**Dataset excerpts:**
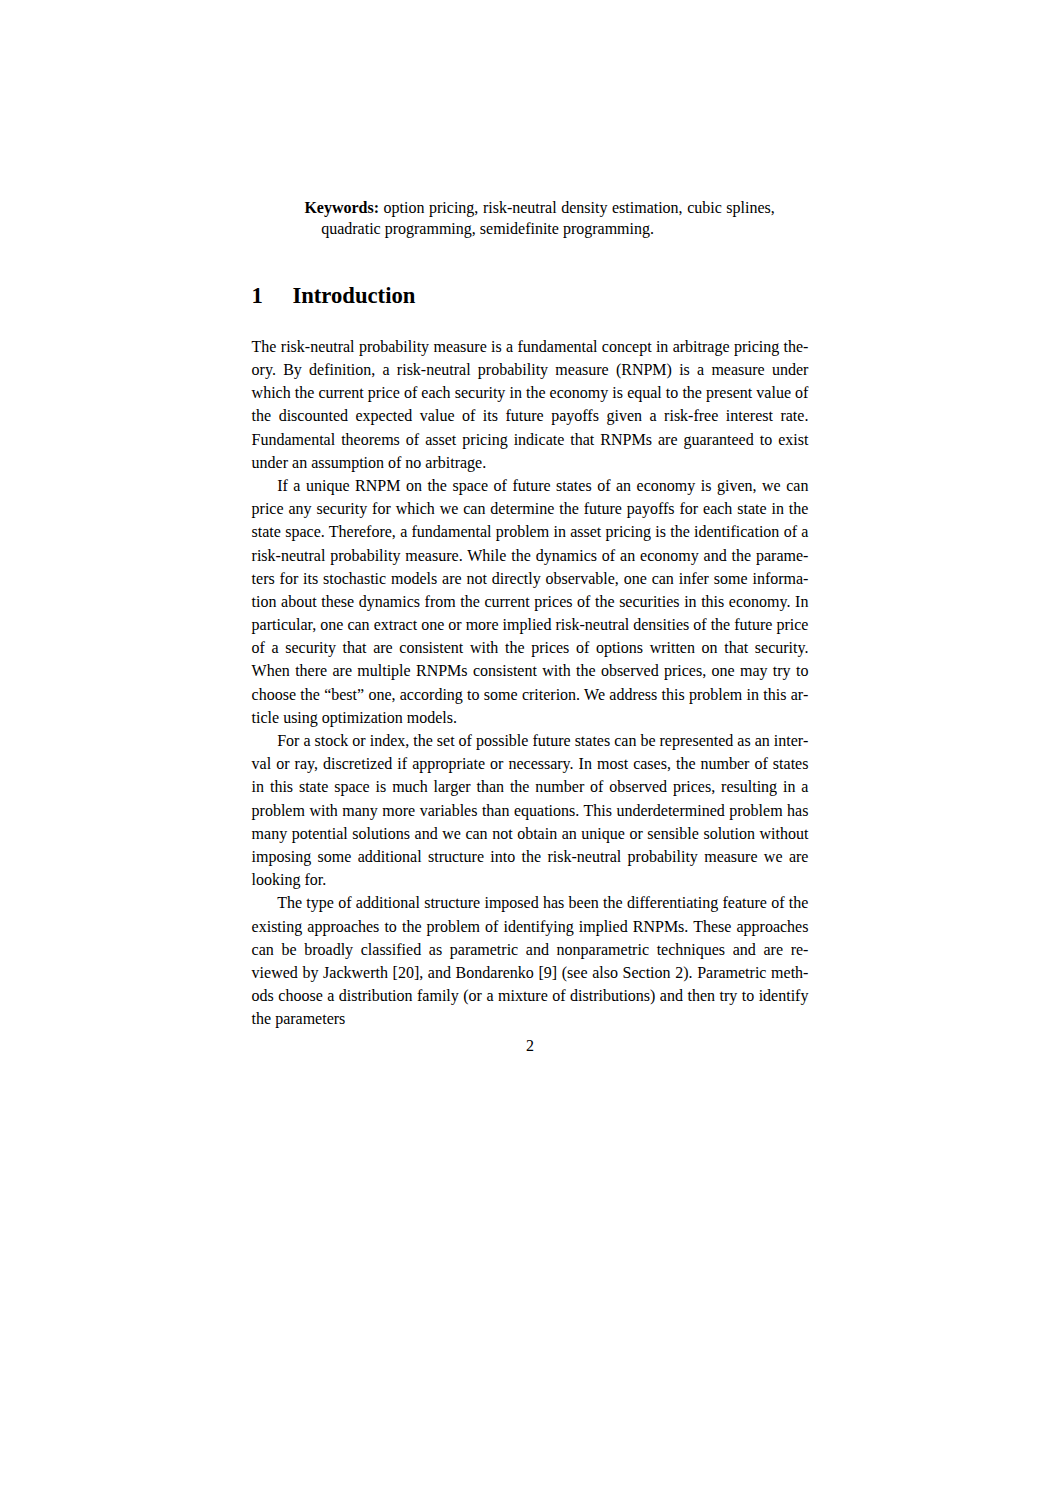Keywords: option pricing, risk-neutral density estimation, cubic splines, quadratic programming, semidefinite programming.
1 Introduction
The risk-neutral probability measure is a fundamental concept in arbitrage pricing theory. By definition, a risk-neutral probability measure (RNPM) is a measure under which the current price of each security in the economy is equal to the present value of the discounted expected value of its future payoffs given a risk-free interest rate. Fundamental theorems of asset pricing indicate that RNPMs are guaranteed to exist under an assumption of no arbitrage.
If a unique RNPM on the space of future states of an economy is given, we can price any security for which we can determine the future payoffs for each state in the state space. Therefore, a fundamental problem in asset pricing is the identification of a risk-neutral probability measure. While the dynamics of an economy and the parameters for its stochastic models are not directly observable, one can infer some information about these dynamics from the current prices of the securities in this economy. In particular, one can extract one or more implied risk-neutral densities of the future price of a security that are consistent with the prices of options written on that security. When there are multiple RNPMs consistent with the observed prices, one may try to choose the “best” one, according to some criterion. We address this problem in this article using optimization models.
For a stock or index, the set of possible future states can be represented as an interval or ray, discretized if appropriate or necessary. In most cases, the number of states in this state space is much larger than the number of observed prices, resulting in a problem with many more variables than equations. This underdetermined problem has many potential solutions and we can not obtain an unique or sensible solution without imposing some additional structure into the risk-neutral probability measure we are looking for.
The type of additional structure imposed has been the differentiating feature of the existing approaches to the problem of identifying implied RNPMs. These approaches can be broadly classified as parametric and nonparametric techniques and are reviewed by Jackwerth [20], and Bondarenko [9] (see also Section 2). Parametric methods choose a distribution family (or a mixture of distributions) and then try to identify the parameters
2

...

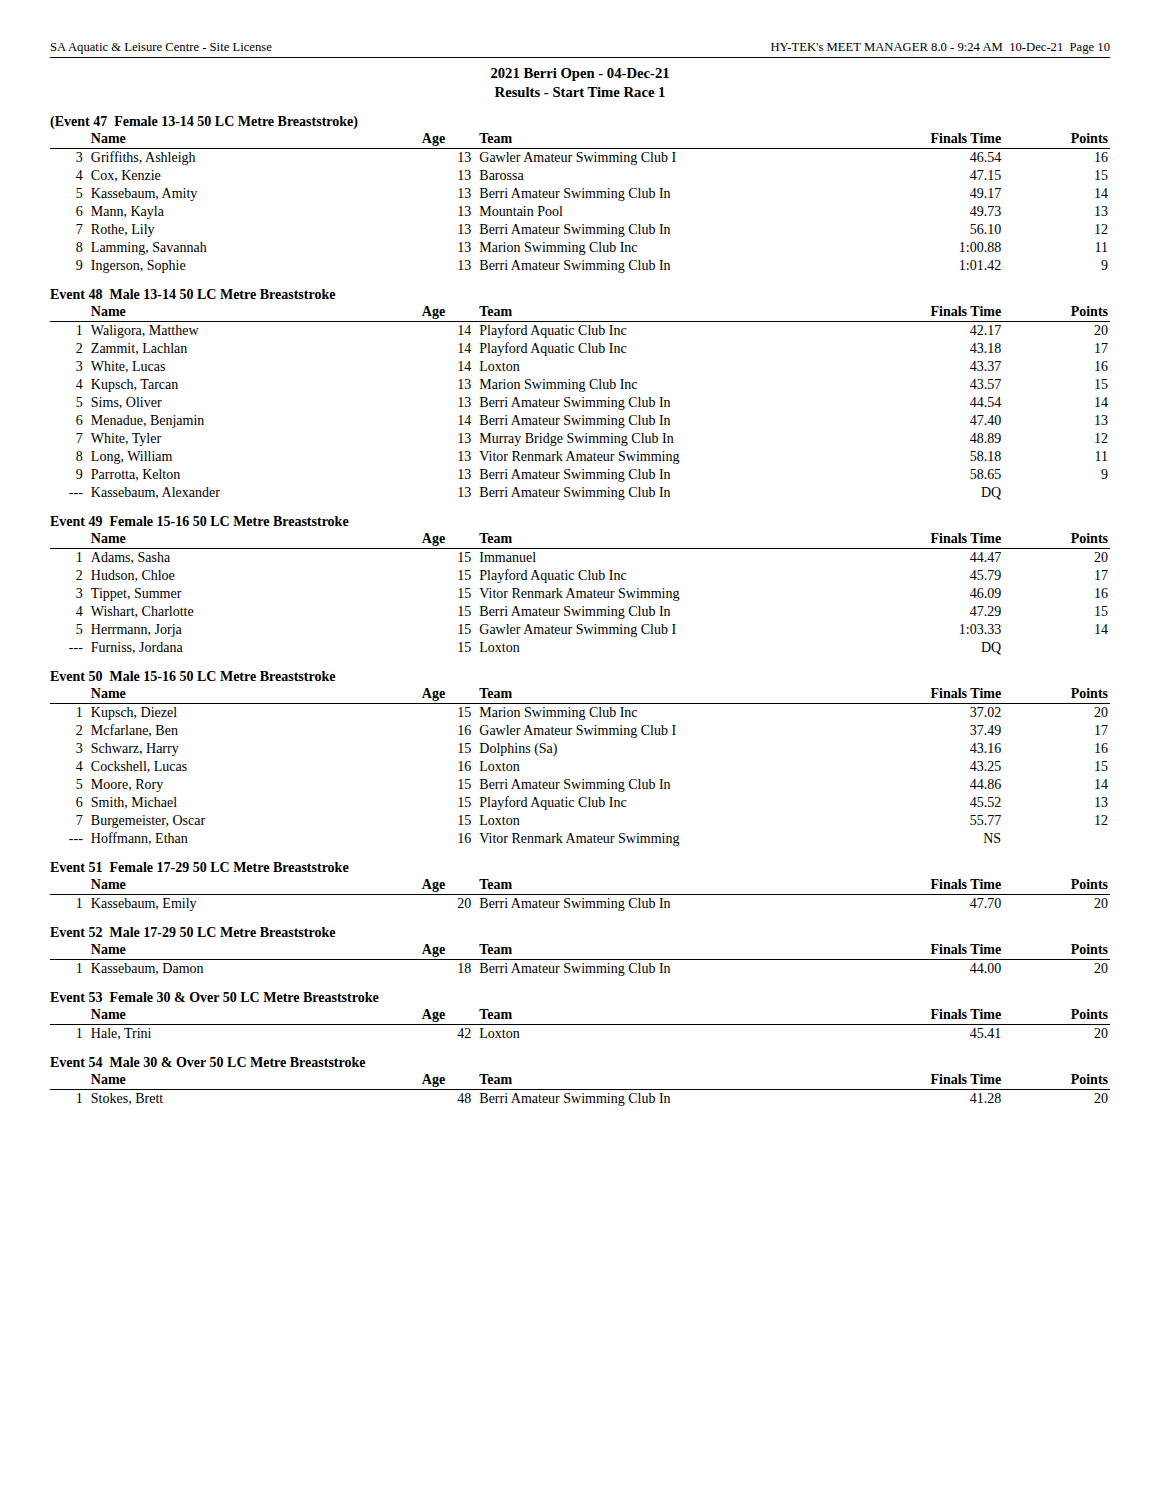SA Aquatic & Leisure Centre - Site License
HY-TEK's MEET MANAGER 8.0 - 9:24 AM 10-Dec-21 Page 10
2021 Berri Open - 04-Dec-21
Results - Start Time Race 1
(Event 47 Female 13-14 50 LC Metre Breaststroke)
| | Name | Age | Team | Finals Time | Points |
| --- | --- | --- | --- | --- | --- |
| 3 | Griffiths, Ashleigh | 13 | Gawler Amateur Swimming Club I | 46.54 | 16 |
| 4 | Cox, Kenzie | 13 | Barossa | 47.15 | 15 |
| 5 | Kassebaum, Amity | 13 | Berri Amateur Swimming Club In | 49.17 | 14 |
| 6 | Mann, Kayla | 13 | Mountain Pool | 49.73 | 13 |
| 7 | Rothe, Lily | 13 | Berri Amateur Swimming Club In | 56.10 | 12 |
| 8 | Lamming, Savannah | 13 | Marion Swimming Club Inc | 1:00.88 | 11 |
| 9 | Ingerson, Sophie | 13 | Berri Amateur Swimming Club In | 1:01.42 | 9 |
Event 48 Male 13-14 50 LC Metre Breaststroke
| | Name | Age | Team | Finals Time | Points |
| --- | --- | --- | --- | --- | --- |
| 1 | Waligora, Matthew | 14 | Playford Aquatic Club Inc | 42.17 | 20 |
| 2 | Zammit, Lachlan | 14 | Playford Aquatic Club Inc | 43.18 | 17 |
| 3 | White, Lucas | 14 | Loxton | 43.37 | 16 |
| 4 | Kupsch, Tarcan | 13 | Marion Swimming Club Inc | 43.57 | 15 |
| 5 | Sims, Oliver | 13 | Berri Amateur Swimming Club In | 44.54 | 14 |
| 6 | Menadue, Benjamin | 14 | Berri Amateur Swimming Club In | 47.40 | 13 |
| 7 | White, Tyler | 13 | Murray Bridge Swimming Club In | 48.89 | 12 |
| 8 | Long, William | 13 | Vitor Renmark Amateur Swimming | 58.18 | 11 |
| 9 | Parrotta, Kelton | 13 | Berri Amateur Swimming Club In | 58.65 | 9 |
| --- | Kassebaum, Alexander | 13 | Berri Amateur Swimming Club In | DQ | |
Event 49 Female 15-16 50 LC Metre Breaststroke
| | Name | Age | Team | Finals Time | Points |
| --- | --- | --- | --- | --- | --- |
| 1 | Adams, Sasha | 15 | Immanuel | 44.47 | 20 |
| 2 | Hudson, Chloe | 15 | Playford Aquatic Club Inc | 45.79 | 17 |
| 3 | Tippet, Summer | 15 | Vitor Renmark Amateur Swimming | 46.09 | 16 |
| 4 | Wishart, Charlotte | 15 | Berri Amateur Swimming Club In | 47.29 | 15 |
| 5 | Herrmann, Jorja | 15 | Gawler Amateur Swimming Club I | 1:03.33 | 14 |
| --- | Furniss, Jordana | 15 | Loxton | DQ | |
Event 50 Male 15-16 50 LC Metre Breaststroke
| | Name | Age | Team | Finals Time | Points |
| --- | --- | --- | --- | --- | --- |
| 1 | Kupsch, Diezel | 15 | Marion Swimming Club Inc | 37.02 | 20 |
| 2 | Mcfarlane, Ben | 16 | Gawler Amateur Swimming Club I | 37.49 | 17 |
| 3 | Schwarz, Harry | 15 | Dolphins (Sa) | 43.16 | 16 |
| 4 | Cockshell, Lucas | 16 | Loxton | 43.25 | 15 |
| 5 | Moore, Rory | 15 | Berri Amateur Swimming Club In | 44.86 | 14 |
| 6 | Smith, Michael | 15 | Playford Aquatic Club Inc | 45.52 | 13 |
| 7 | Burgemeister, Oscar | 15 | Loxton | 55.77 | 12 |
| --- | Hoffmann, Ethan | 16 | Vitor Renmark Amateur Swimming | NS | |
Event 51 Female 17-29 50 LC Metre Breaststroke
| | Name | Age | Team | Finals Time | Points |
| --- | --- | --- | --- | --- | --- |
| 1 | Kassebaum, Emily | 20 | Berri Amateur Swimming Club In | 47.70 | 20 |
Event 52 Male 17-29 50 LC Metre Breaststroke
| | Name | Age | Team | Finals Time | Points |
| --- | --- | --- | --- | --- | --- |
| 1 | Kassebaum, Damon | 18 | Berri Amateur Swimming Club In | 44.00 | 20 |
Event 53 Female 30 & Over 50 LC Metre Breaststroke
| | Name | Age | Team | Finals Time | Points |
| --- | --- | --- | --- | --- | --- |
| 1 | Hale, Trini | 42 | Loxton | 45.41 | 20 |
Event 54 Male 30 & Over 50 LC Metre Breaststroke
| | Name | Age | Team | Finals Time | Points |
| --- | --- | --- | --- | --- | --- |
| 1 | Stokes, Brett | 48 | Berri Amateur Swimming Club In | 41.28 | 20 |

**What to produce:**
Your answer must consist of every line in the listing that contains "Kupsch".

**Task solution:**
| 4 | Kupsch, Tarcan | 13 | Marion Swimming Club Inc | 43.57 | 15 |
| 1 | Kupsch, Diezel | 15 | Marion Swimming Club Inc | 37.02 | 20 |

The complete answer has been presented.